It sounds reasonable. But carrying it out would be a disaster.
In wallets created before 2013, about 1.7 million bitcoins lie dormant. These wallets came into being before seed phrases appeared. There is no recovery method. Once frozen, they will disappear forever. This also includes the 1.1 million bitcoins held by Satoshi Nakamoto, the founder.
But what if no one does anything? By the 2030s, when quantum computers become real, hackers could break the existing cryptographic system and dump 7 million bitcoins onto the market all at once. This is a scenario that would shake the very foundation of Bitcoin’s continued existence.
There are only two choices: either you seal off these 1.7 million coins yourself, or you hand 7 million coins over to the hackers. Mathematically speaking, the answer is already obvious.
Even so, the community hesitates. And there is a reason for that.
Satoshi’s wallet is more than just money. It is the origin of the Bitcoin experiment, and a symbol of unwritten rules. No governing authority, no group of developers can touch it—this belief supports Bitcoin’s sense of identity. Having developers reach consensus to freeze wallets is not a technical measure; it is a self-denial of the myth of decentralization.
The irony here grows even sharper. At its root, Satoshi’s design philosophy was to block any intervention by centralized power—a system in which even nations, banks, and developers cannot change the rules. This is not a bug; it is a feature. And yet today, we are calmly discussing a plan in which developers freeze wallets and force migrations.
Looking back, Bitcoin has long since drifted away from its original design. Anonymity is gone. Bitcoin has become the most tightly tracked system among existing financial networks. Accessibility has also collapsed. KYC (know your customer), centralized exchanges, and reliance on banking infrastructure have become standard practice. Tokens that market themselves as privacy-focused have been systematically driven out of the market.
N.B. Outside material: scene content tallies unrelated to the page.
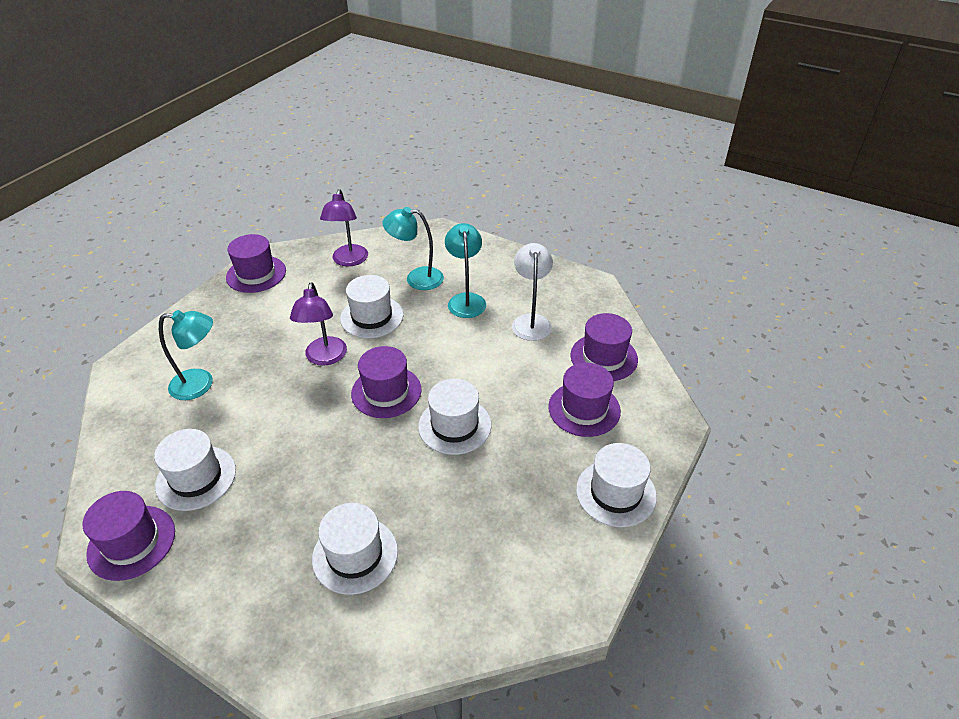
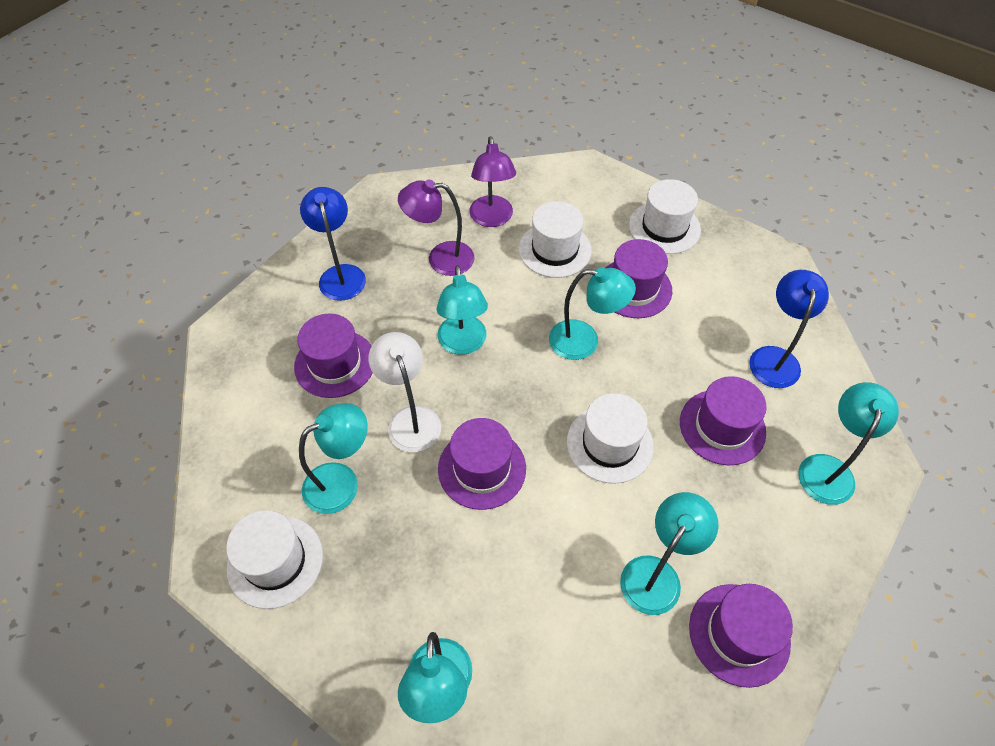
blue lamp: 0 -> 2
turquoise lamp: 3 -> 6
white hat: 5 -> 4

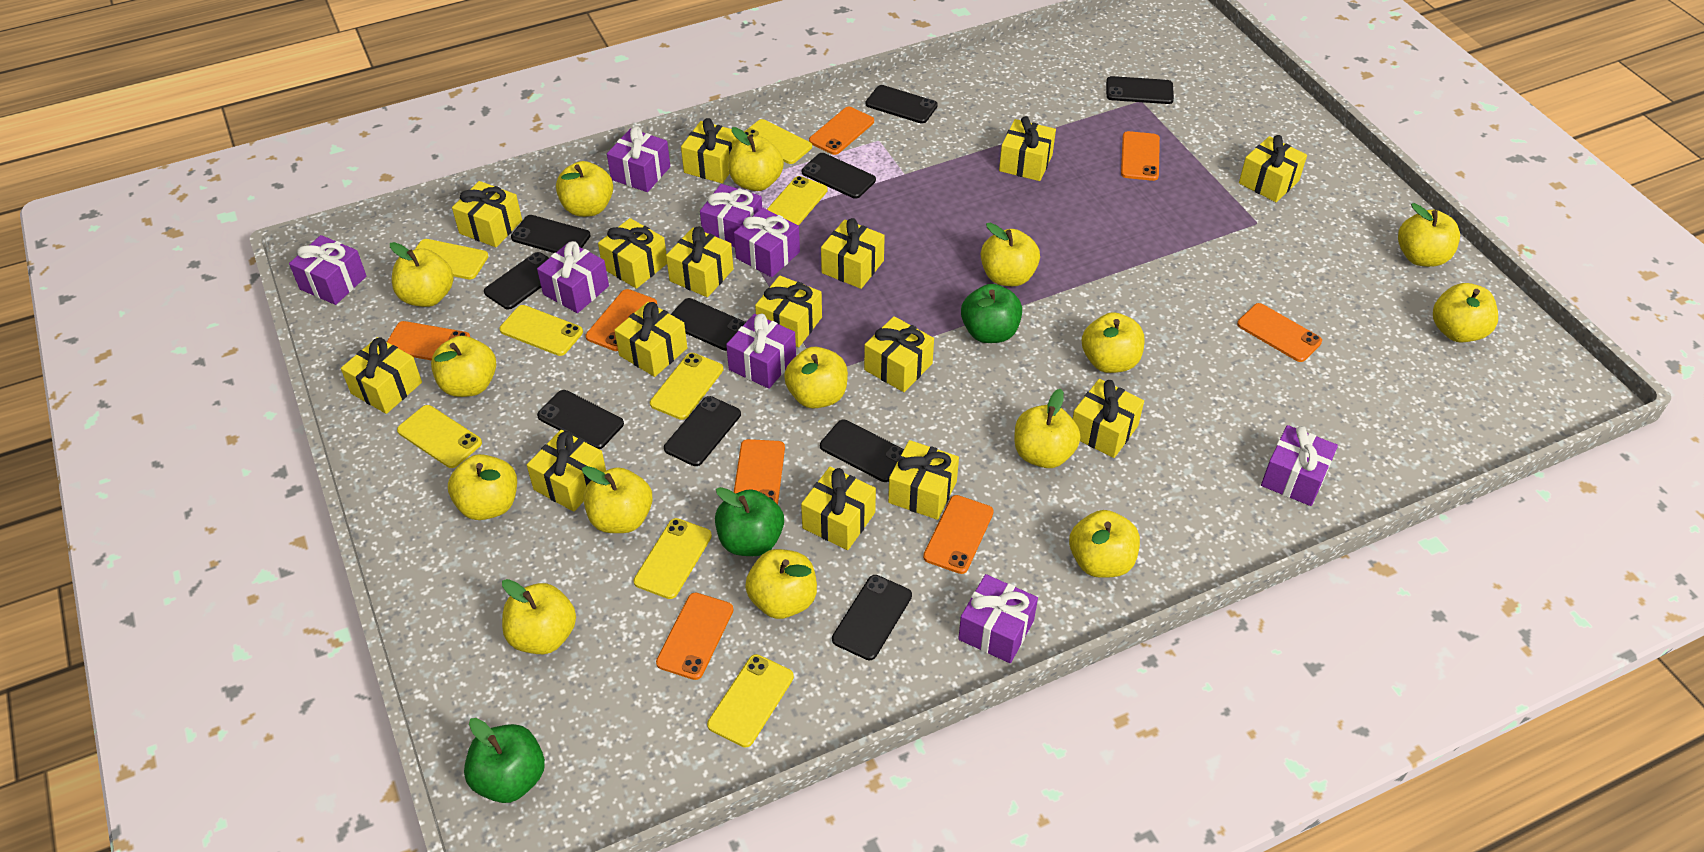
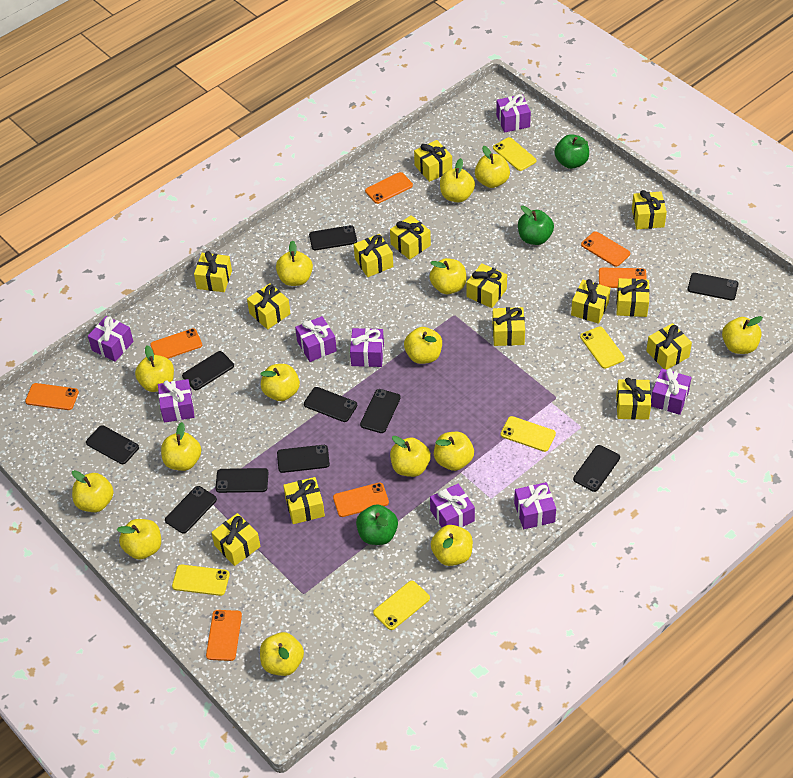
orange phone: 8 -> 7
yellow gift: 15 -> 14
yellow phone: 8 -> 5

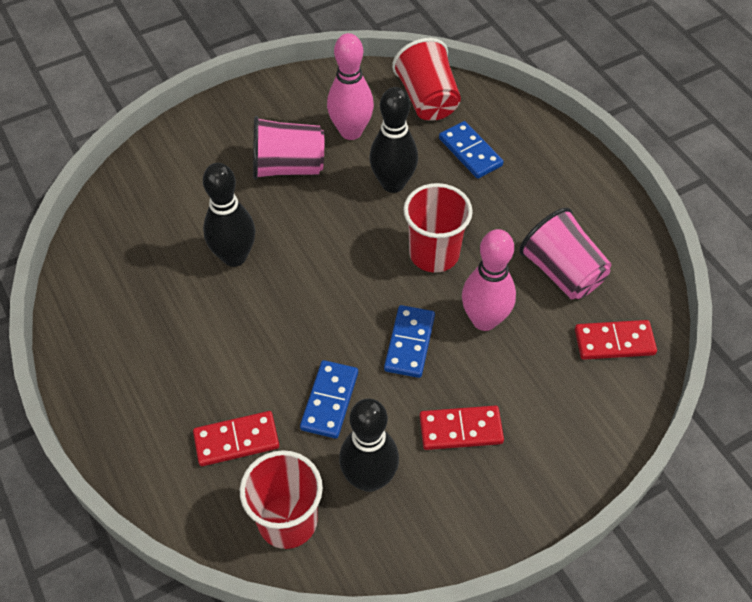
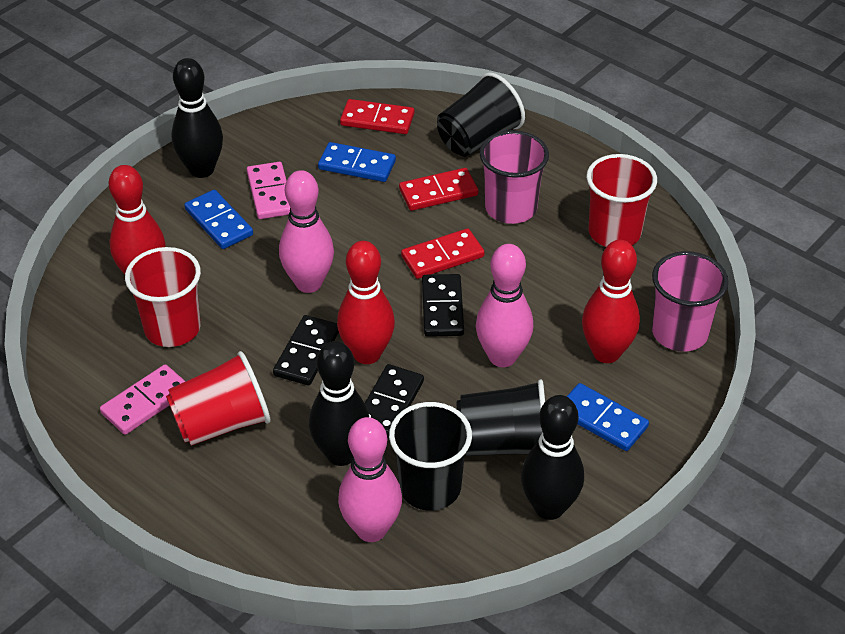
black cup: 0 -> 3
black domino: 0 -> 3
pink bowling pin: 2 -> 3
pink domino: 0 -> 2
red bowling pin: 0 -> 3

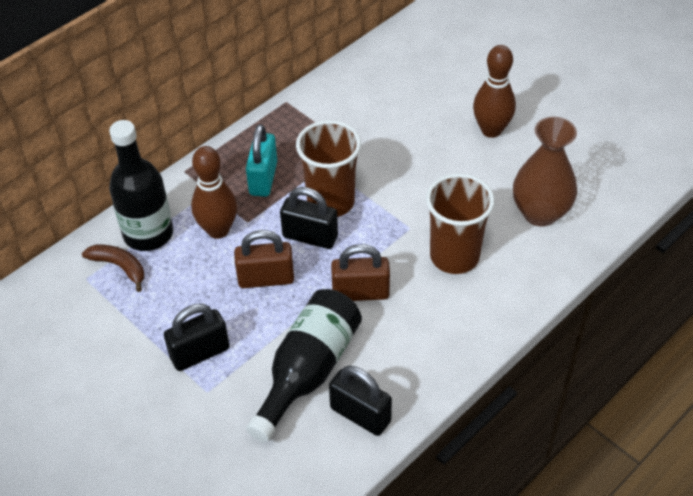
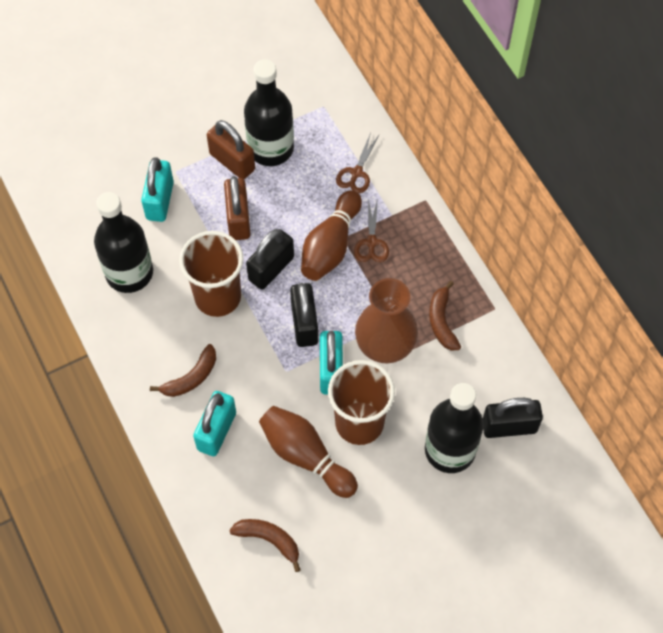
black bottle: 2 -> 3
brown banana: 1 -> 3
brown scissors: 0 -> 2
turquoise padlock: 1 -> 3

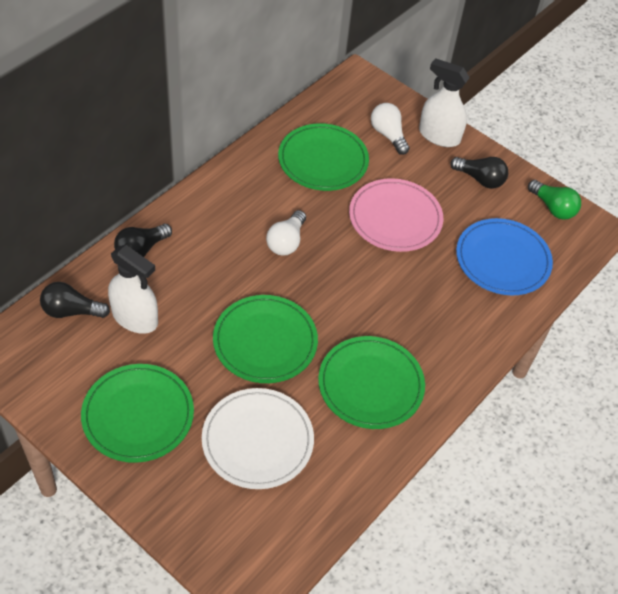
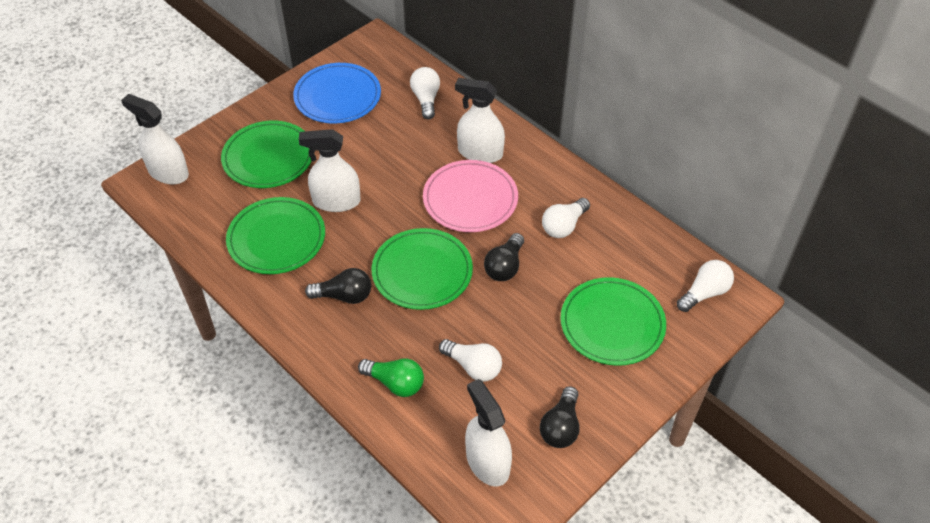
white light bulb: 2 -> 4
white plate: 1 -> 0
white spray bottle: 2 -> 4

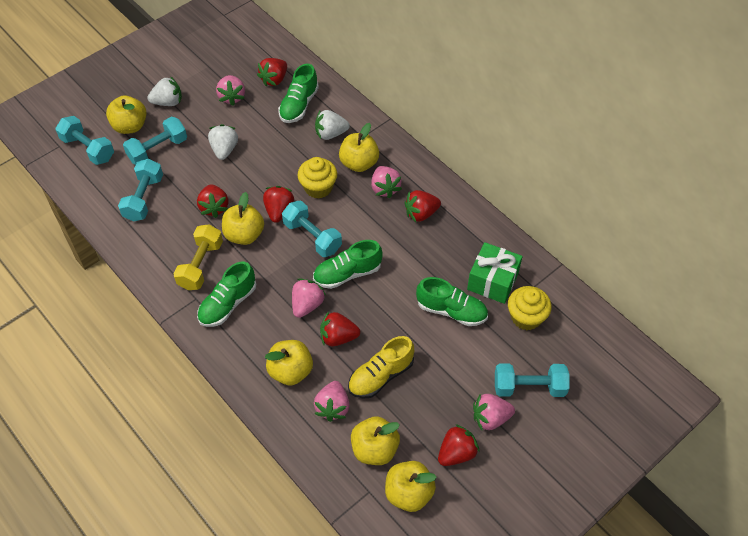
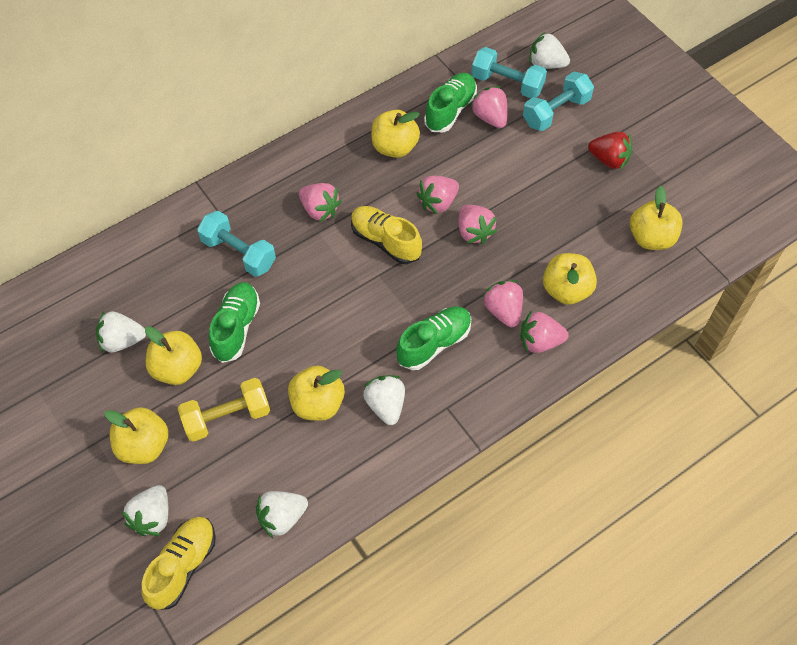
green gift: 1 -> 0
green shoe: 4 -> 3
pink strawberry: 5 -> 6
red strawberry: 6 -> 1
turquoise dumbbell: 5 -> 3
white strawberry: 3 -> 5
yellow cupcake: 2 -> 0
yellow shoe: 1 -> 2

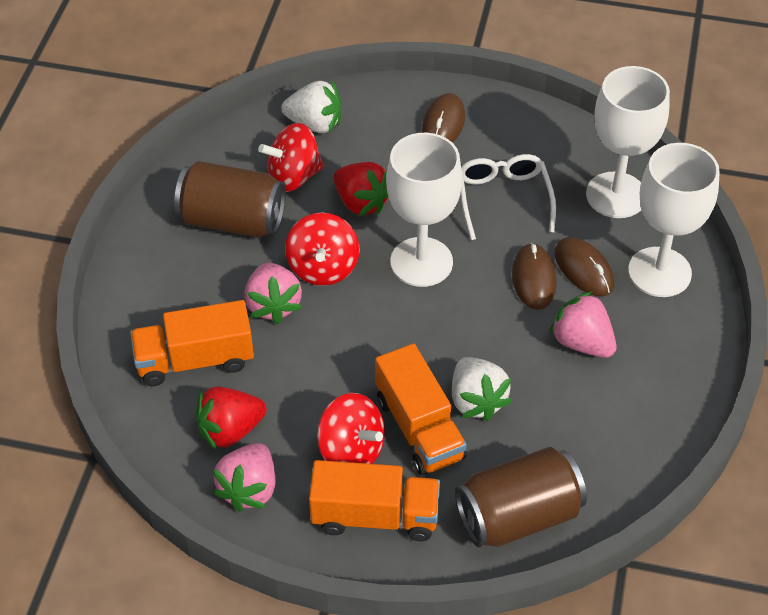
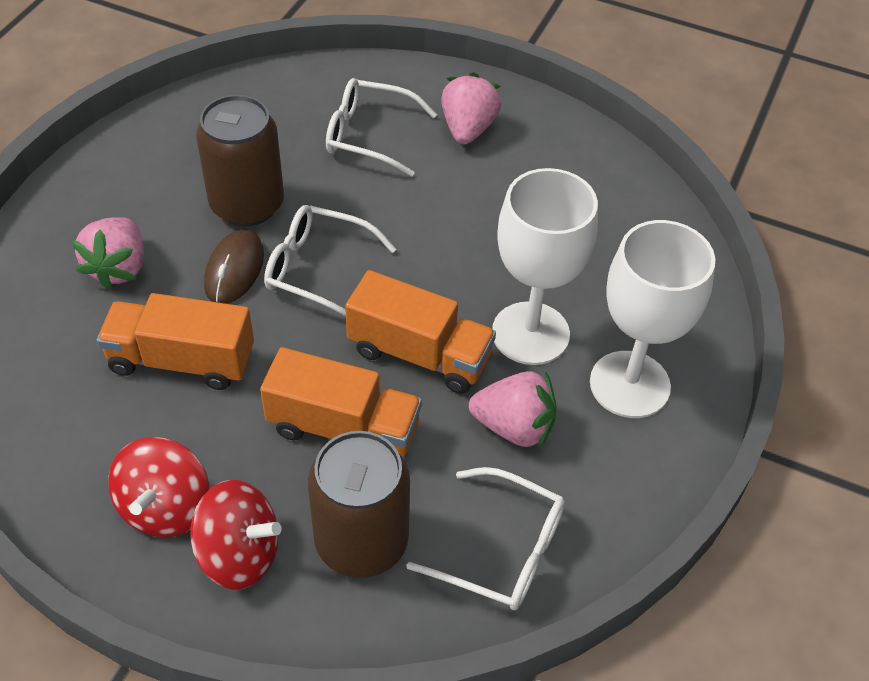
brown mouse: 3 -> 1
red spinning top: 3 -> 2
red strawberry: 2 -> 0
white glasses: 1 -> 3
white goblet: 3 -> 2
white strawberry: 2 -> 0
At the level of essence rather than form, today’s Bitcoin has already undergone multiple hard forks from Satoshi’s Bitcoin.
Governance is harder than technology.
Bitcoin’s resistance to hard forks is not just a matter of inertia. It is a core attribute that preserves people’s trust in a “neutral, rules-based system.” A hard fork that includes freezing Satoshi’s wallet would require broad consensus across the community. Yet Bitcoin’s decentralized structure is precisely designed to make it difficult to reach that kind of consensus. It is a trap it set for itself.
So time becomes the key variable. It is necessary to secure enough time for thorough discussion before the quantum threat becomes real. Only then can consensus be guided rationally beyond fear. The later the discussion, the fewer options remain, and the more bluntly decisions will be made.
Survival comes before myth.
Bitcoin is now at a crossroads of narrative: to protect the myth of Satoshi, or to choose the survival of the network? I understand that touching an old wallet feels like blasphemy against a divine being. But emotion cannot stop quantum computers. When the quantum threat becomes real, the only way to prevent market confidence from evaporating is to safeguard the collective liquidity.
Waiting for Satoshi to awaken is no longer an answer. The real question lies elsewhere: even if Satoshi appeared right now, who would actually listen to what he says?
If Bitcoin wants to protect itself, it needs the courage to let go of the myth—even if that means sealing the founder’s wallet forever.